The fact of the matter is that Beijing is resorting to carrot-and-stick policy to deal with Bhutan. Earlier it tried to lure Thimphu but now it has intensified its bully tactics by building roads, bridges and villages on the Bhutanese territory.
China is not happy with the talk of inclusion of India in a possible trilateral talk over Doklam. It wants to resolve all territorial disputes with Bhutan only with Bhutan on board.
How the issue plays out in the days ahead is a Sudoku but clearly China's Bhutan card has a message for India. It can be seen as a message of intimidation or harassment, as a columnist for The Quint wrote, or an impending security threat as some other commentator termed it.
One thing is clear though. It is that "China's border talks with Bhutan are aimed at India."

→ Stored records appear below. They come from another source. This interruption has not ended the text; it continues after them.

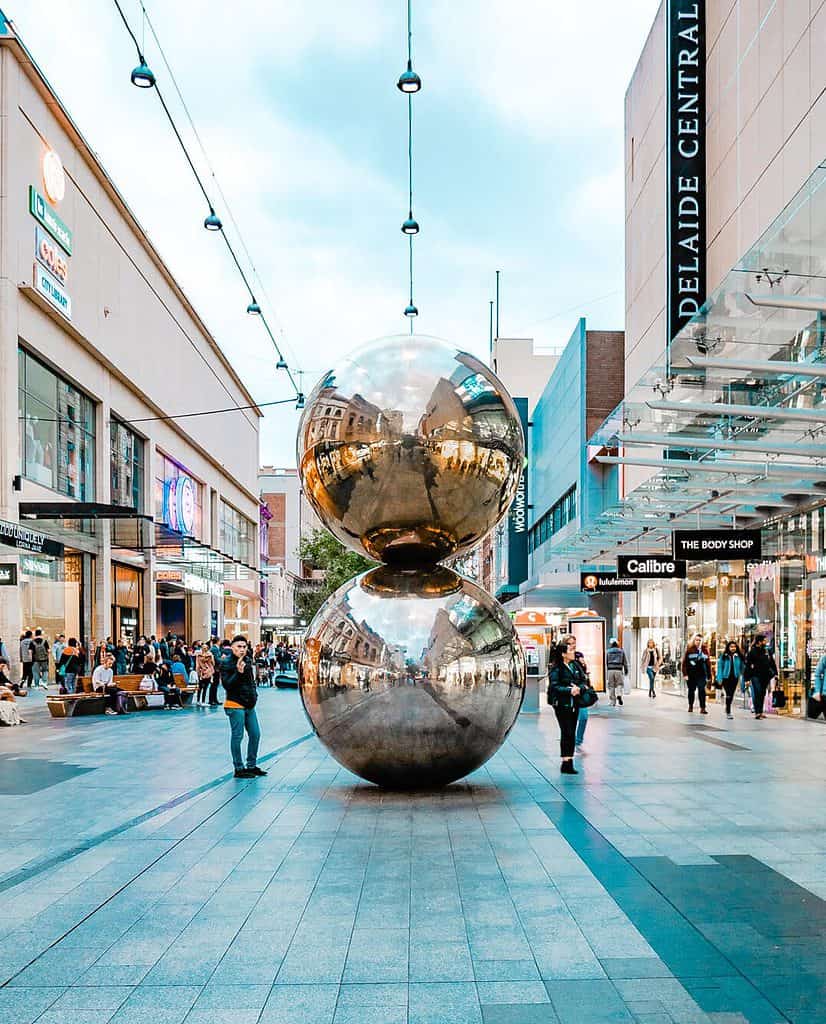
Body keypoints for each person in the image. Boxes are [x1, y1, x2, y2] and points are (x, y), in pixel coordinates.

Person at [220, 635, 266, 778]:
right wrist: (238, 673)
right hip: (235, 704)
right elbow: (227, 685)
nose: (242, 649)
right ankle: (239, 768)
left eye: (244, 647)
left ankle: (251, 765)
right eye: (239, 647)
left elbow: (251, 682)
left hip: (249, 704)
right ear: (232, 648)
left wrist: (254, 696)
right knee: (237, 736)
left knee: (255, 734)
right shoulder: (226, 663)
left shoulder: (247, 661)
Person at [548, 640, 584, 774]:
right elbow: (554, 686)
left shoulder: (575, 665)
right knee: (567, 731)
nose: (573, 653)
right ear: (563, 654)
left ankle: (569, 760)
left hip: (574, 703)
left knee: (571, 732)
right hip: (562, 704)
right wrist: (569, 690)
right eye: (570, 650)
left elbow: (582, 680)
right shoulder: (557, 668)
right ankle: (566, 761)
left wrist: (579, 688)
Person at [745, 633, 778, 720]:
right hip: (755, 675)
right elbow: (748, 665)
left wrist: (775, 673)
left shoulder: (767, 651)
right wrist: (747, 678)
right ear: (759, 642)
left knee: (762, 693)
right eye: (764, 640)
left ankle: (760, 711)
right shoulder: (752, 651)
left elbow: (772, 663)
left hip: (765, 676)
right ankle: (757, 712)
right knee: (757, 692)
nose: (766, 642)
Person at [681, 633, 711, 714]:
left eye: (699, 640)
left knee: (702, 690)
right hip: (691, 675)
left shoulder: (705, 650)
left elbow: (708, 663)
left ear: (702, 641)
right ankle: (690, 705)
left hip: (701, 674)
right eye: (696, 640)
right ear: (694, 640)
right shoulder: (690, 650)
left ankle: (703, 708)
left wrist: (709, 676)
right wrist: (685, 674)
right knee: (691, 690)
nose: (698, 642)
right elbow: (684, 663)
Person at [716, 640, 744, 720]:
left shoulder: (739, 656)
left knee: (731, 694)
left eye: (734, 647)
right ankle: (728, 711)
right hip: (726, 677)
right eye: (731, 647)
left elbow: (742, 667)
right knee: (728, 694)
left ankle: (727, 707)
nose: (733, 648)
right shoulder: (724, 656)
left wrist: (744, 677)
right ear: (728, 647)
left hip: (734, 677)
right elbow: (720, 667)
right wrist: (719, 678)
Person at [606, 637, 628, 707]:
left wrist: (608, 669)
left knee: (611, 686)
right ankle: (619, 694)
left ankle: (613, 701)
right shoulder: (621, 651)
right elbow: (625, 662)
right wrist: (626, 669)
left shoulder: (608, 651)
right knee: (619, 684)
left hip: (610, 670)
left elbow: (606, 661)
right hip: (618, 670)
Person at [208, 637, 223, 706]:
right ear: (217, 641)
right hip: (215, 668)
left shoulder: (215, 648)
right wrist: (222, 659)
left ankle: (214, 699)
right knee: (214, 684)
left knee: (215, 684)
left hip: (216, 668)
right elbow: (217, 659)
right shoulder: (215, 649)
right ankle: (212, 700)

This Beijing speak is a development New Delhi has to factor in its stride since both countries are locked in a military standoff on the Line of Actual Control (LAC) that is into its fourth year.
Also, because, as a Foreign Policy magazine commentary said, "China-Bhutan talks are a part of Chinese strategy to gain crucial advantage over India".
Put simply, not only New Delhi but also the members of the Quadrilateral Security Dialogue (Quad) should activate their eyes in the sky and ears on the ground in their larger interest of preparedness.